Smells - Avoid anything with heavy smells to it, if its something say like a paint that smells when wet, let it dry and air off, otherwise they can get freaked out by strong odors.

The plants I'm unsure of, some member keep real plants inside their cages, fake ones I'd say are probably alright, I'd stay away from anything that has wire in it, and watch that the hedgehog isn't eating on it. They eat bugs, so I don't think they pay too much attention to plants.

Welcome to HHC


----------



## krbshappy71 (Jul 17, 2009)

I use decorative kleenex boxes with the seasonal patterns. For extra warmth and digging needs, I stick fleece strips in them and for extra, extra warmth for Riley I have a fabric cover over his. (can't see the pattern but oh well he likes to be cozy, you could use decorative fleece patterns)
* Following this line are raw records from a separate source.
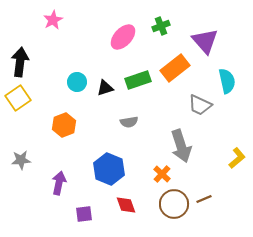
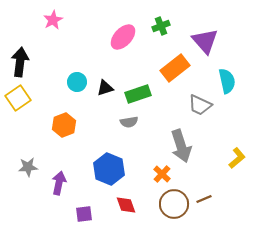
green rectangle: moved 14 px down
gray star: moved 7 px right, 7 px down
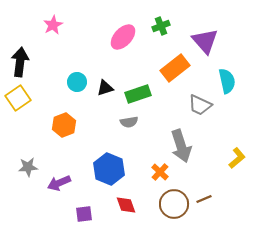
pink star: moved 5 px down
orange cross: moved 2 px left, 2 px up
purple arrow: rotated 125 degrees counterclockwise
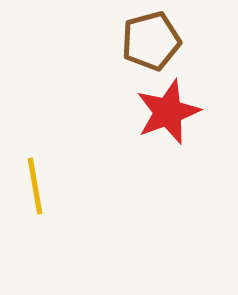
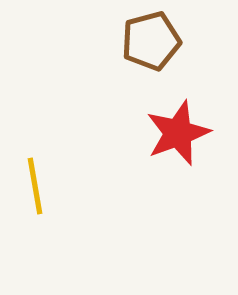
red star: moved 10 px right, 21 px down
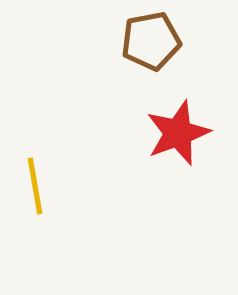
brown pentagon: rotated 4 degrees clockwise
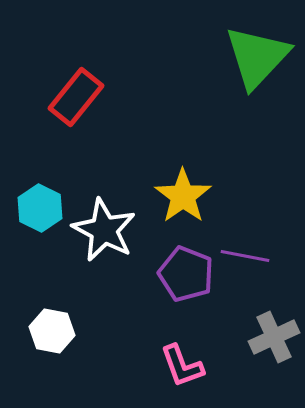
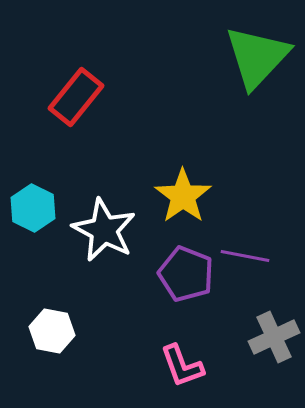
cyan hexagon: moved 7 px left
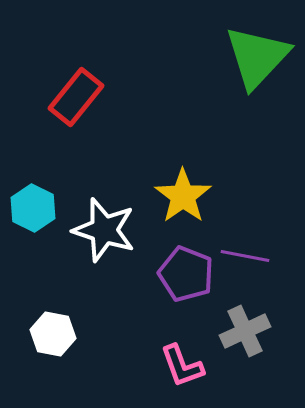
white star: rotated 10 degrees counterclockwise
white hexagon: moved 1 px right, 3 px down
gray cross: moved 29 px left, 6 px up
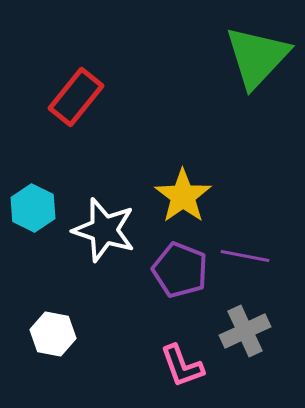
purple pentagon: moved 6 px left, 4 px up
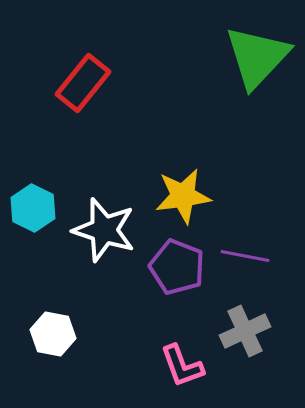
red rectangle: moved 7 px right, 14 px up
yellow star: rotated 28 degrees clockwise
purple pentagon: moved 3 px left, 3 px up
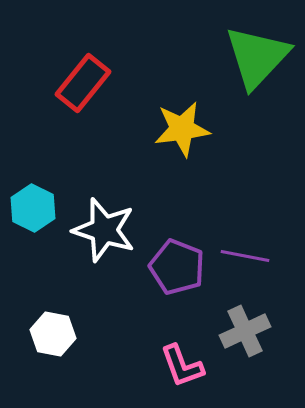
yellow star: moved 1 px left, 67 px up
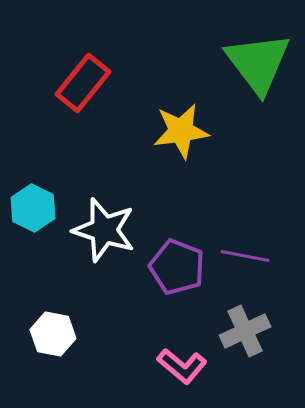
green triangle: moved 1 px right, 6 px down; rotated 20 degrees counterclockwise
yellow star: moved 1 px left, 2 px down
pink L-shape: rotated 30 degrees counterclockwise
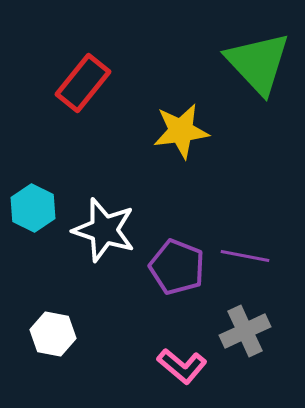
green triangle: rotated 6 degrees counterclockwise
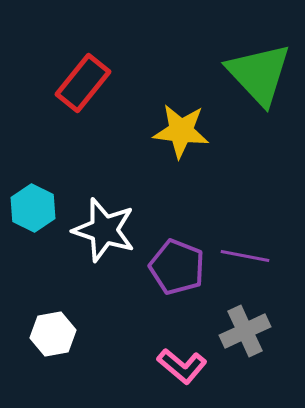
green triangle: moved 1 px right, 11 px down
yellow star: rotated 14 degrees clockwise
white hexagon: rotated 21 degrees counterclockwise
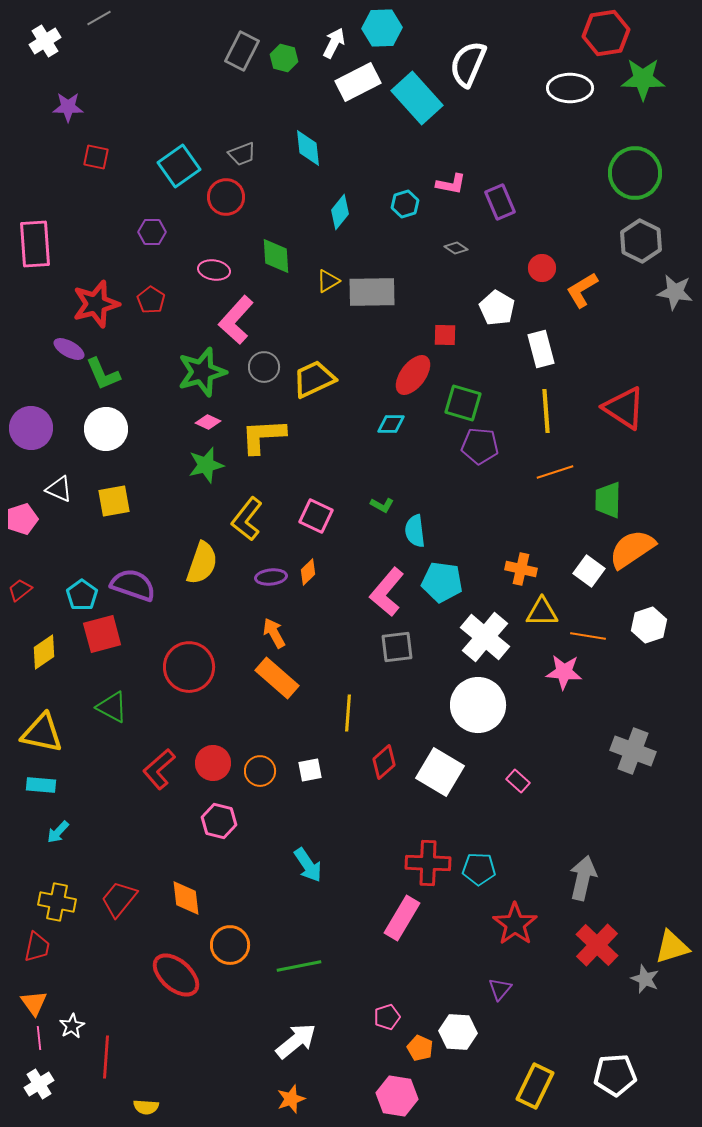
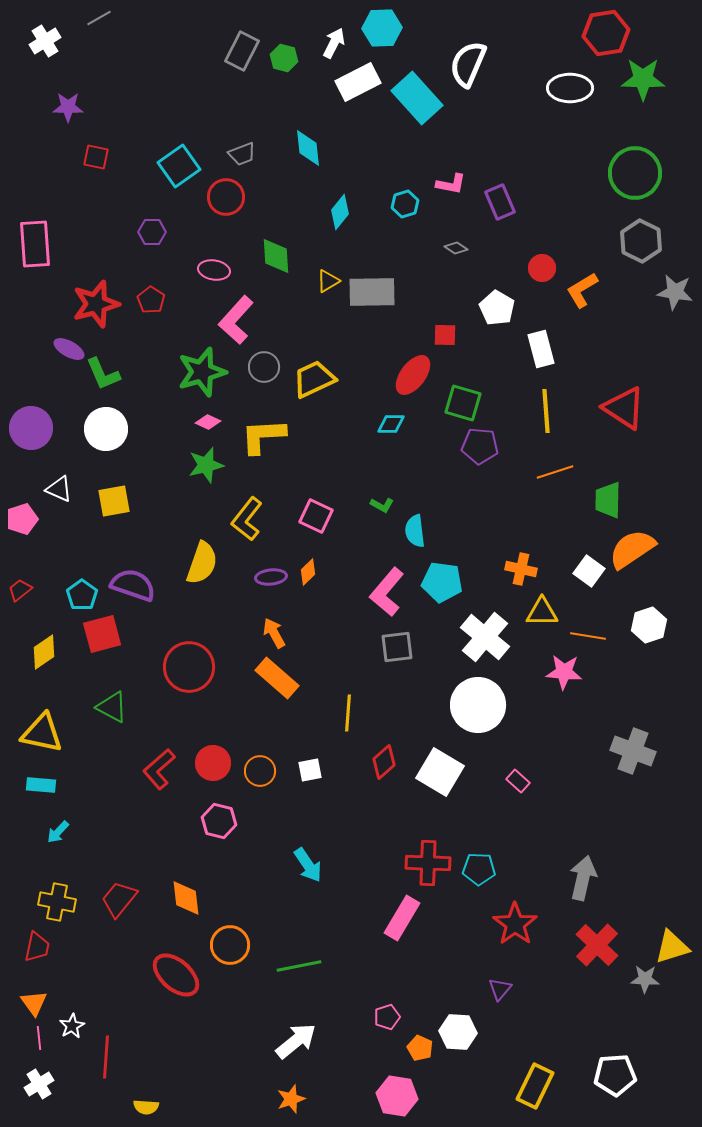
gray star at (645, 979): rotated 20 degrees counterclockwise
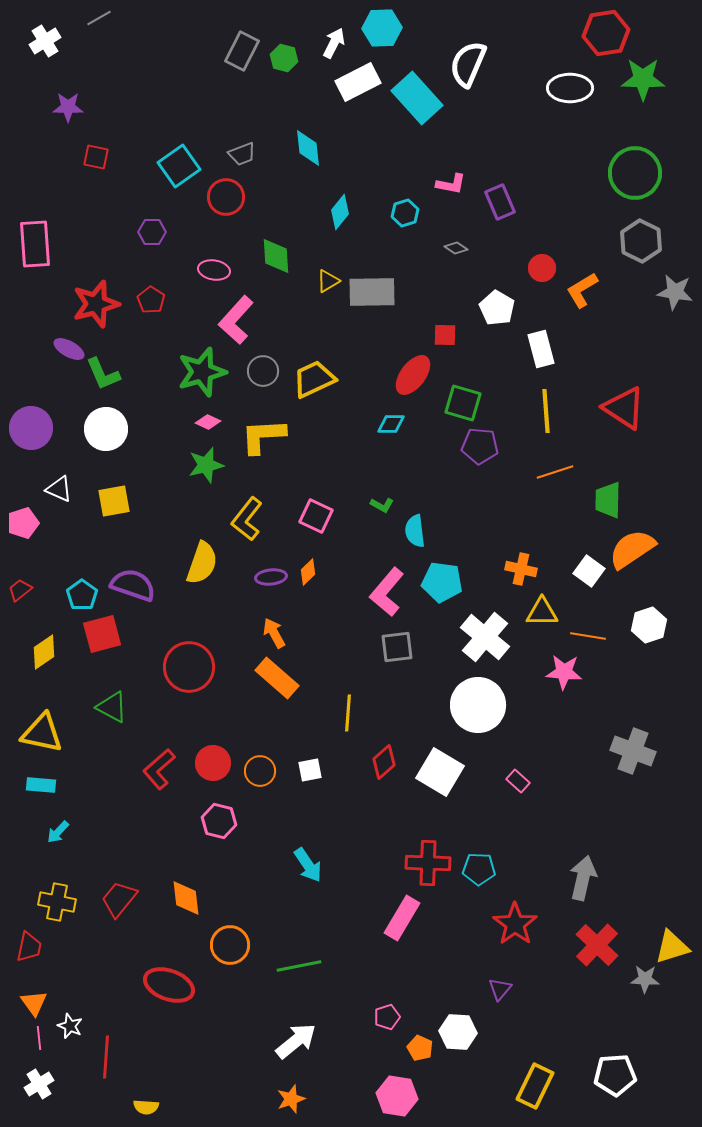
cyan hexagon at (405, 204): moved 9 px down
gray circle at (264, 367): moved 1 px left, 4 px down
pink pentagon at (22, 519): moved 1 px right, 4 px down
red trapezoid at (37, 947): moved 8 px left
red ellipse at (176, 975): moved 7 px left, 10 px down; rotated 21 degrees counterclockwise
white star at (72, 1026): moved 2 px left; rotated 20 degrees counterclockwise
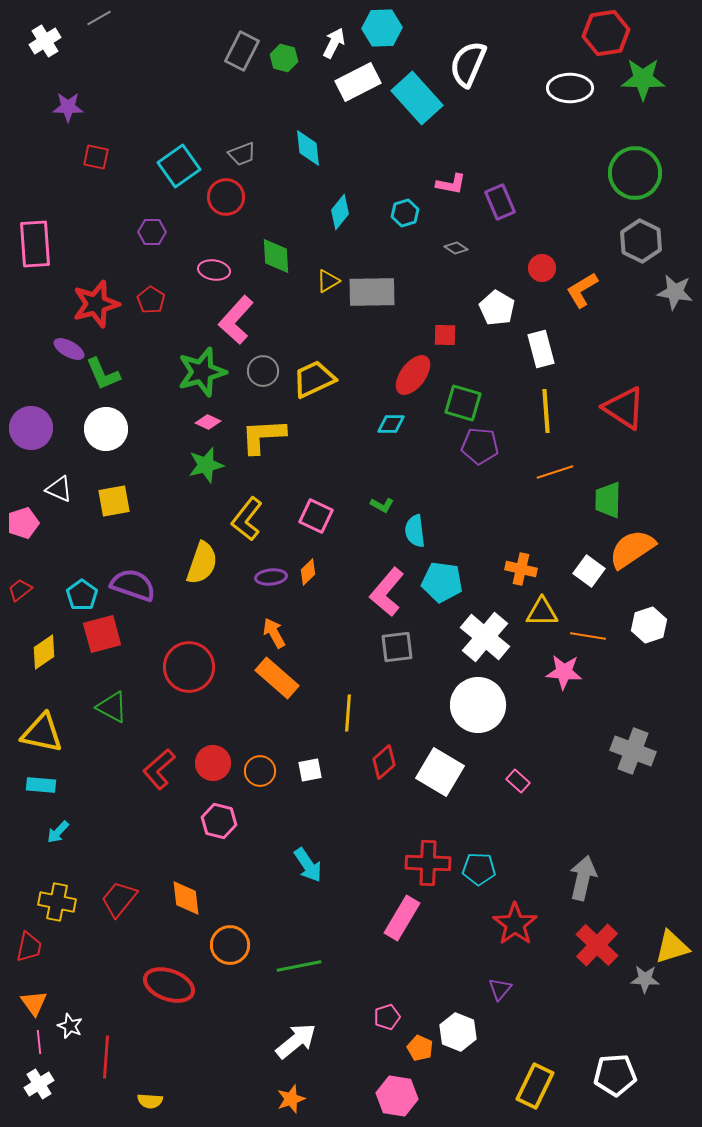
white hexagon at (458, 1032): rotated 18 degrees clockwise
pink line at (39, 1038): moved 4 px down
yellow semicircle at (146, 1107): moved 4 px right, 6 px up
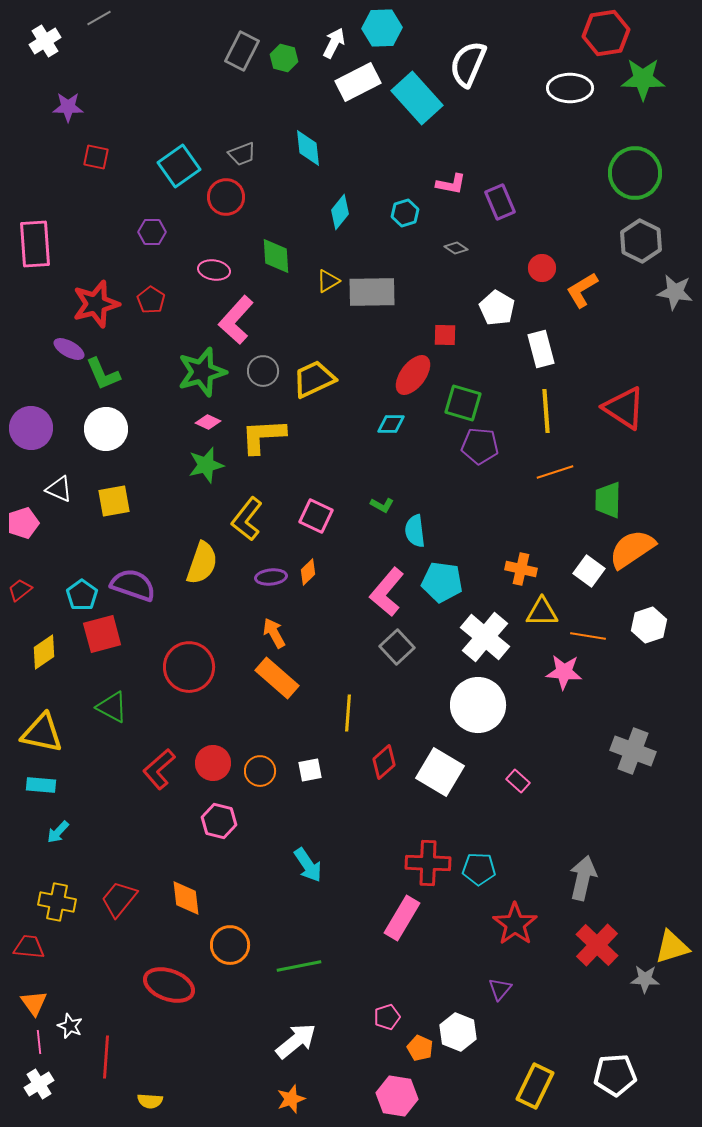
gray square at (397, 647): rotated 36 degrees counterclockwise
red trapezoid at (29, 947): rotated 96 degrees counterclockwise
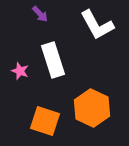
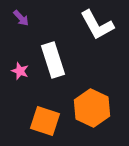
purple arrow: moved 19 px left, 4 px down
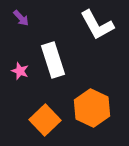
orange square: moved 1 px up; rotated 28 degrees clockwise
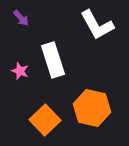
orange hexagon: rotated 12 degrees counterclockwise
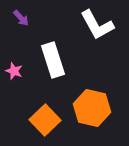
pink star: moved 6 px left
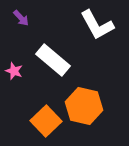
white rectangle: rotated 32 degrees counterclockwise
orange hexagon: moved 8 px left, 2 px up
orange square: moved 1 px right, 1 px down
I decorate prescription bottles that have been washed and the child-proof cap put on tightly.

For my other critters I trust the decorations that are in the Fish aisle because they have to be safe for fish so I figure safe in general but I don't have any decorations in the hedgie houses. 

Also, if you are doing fleece liners you can get creative with those patterns, mix and match colors and patterns.


----------



## PJM (May 7, 2010)

Welcome to HHC! I haven't thought too much about decorating the cage. I think I would really like to get decorative name plates for each hedgie though.

When you do decorate (and have a hedgie) we'd love to see pictures.


----------



## Olympia (Aug 4, 2010)

The only decorative thing in my cages are the liners, I love to use different colors and patterns. Whatever you use in your cage should be hedgie safe of course, but also washable or something you won`t mind throwing away if it`s not because some hedgies will pee and poop everywhere. My Zoé is in a sterilite bin and I sometimes find poop stuck to the wall about two inches over her litter pan. :shock: I`m not even sure how she does that!  And recently, Clémentine likes to drag her toys in her used litter pan. Unfortunately, she also decided she didn`t want a paper towel in there anymore so I`ve had to wash pee covered toys a couple of times. Yuck!


----------